数年先のコストアップ分の先取り?
いかにももっともらしい理由に、うなずく向きも多いはずだ。しかし、製品ごとに価格の引き上げと据え置きを棲み分けたところに、ハイボール人気を自ら仕掛け、ウイスキー市場の長期低落傾向に歯止めをかけた同社のしたたかさが色濃くにじむ。半面、ウイスキー党にはこの理由は限りなく腑に落ちない。
というのも、「マッサン」の視聴者なら知っての通り、ウイスキーは原酒を樽で寝かせる熟成が命であり、商品として出荷できるまでに竹鶴政孝は5年と説き、一般的には最短で3年は必要とされる。商品化までの投下資金回収に長期間を要するため、ウイスキー製造にベンチャー企業が不向きとされる所以でもある。言い換えれば、今回のサントリーの値上げは、今後数年先のコストアップ分の先取りとのそしりを免れない。
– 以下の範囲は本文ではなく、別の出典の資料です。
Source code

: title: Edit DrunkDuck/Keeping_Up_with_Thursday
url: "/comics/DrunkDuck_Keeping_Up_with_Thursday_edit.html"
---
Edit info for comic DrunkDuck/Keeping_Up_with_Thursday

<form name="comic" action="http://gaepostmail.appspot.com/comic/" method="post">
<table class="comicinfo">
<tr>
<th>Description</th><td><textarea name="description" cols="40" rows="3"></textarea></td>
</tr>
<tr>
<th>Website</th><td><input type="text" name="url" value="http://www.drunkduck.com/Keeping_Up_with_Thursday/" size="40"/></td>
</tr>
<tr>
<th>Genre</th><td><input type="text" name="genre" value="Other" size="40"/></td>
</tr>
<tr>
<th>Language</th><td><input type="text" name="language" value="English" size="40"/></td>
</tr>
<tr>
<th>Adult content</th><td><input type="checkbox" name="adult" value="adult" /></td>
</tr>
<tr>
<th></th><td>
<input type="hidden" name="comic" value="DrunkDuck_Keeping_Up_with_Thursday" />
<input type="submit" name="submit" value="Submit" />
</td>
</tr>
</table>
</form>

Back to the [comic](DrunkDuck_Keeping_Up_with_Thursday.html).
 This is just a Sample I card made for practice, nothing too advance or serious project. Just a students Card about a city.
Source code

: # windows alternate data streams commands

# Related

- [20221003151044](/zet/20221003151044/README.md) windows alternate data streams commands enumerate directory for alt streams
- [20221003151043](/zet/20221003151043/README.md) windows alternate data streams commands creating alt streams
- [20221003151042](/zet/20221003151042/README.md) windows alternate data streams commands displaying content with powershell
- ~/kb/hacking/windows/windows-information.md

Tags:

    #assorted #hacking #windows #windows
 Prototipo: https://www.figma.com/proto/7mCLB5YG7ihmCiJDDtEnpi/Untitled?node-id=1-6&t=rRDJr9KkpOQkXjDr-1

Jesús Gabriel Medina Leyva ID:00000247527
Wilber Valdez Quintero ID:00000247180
この点は、ウイスキーを扱う専門家の多くも指摘する。
本来なら、ハイボール人気で復権しつつあるウイスキーのファンを一段と広げ、アルコール度数が高く自己主張も強いシングルモルトをはじめとした高級品に誘い込み、裾野拡大を図るのが供給者の努めなはずなのだ。米洋酒大手ビーム社の買収で世界大手に食い込んだサントリーホールディングスは、昨年10月にローソンのトップから“電撃移籍”した新浪剛史社長が2月16日の決算記者会見で「20年にはウイスキーで世界一を目指す」と豪語したほどだ。
そんな折も折、ようやく訪れたウイスキー人気に水を差しかねない大幅値上げに、日本で洋酒文化を育て上げた、ある種おごりに似た香りが漂う。それは、ウイスキー党を引き付けるスモーキーフレーバーとは全く異なった香りだ。スコッチウイスキーの熟成課程で、樽から年々目減りする分を「エンジェルシェア(天使の分け前)」と言う。そんな気の利いた精神は、いまのサントリーには感じられない。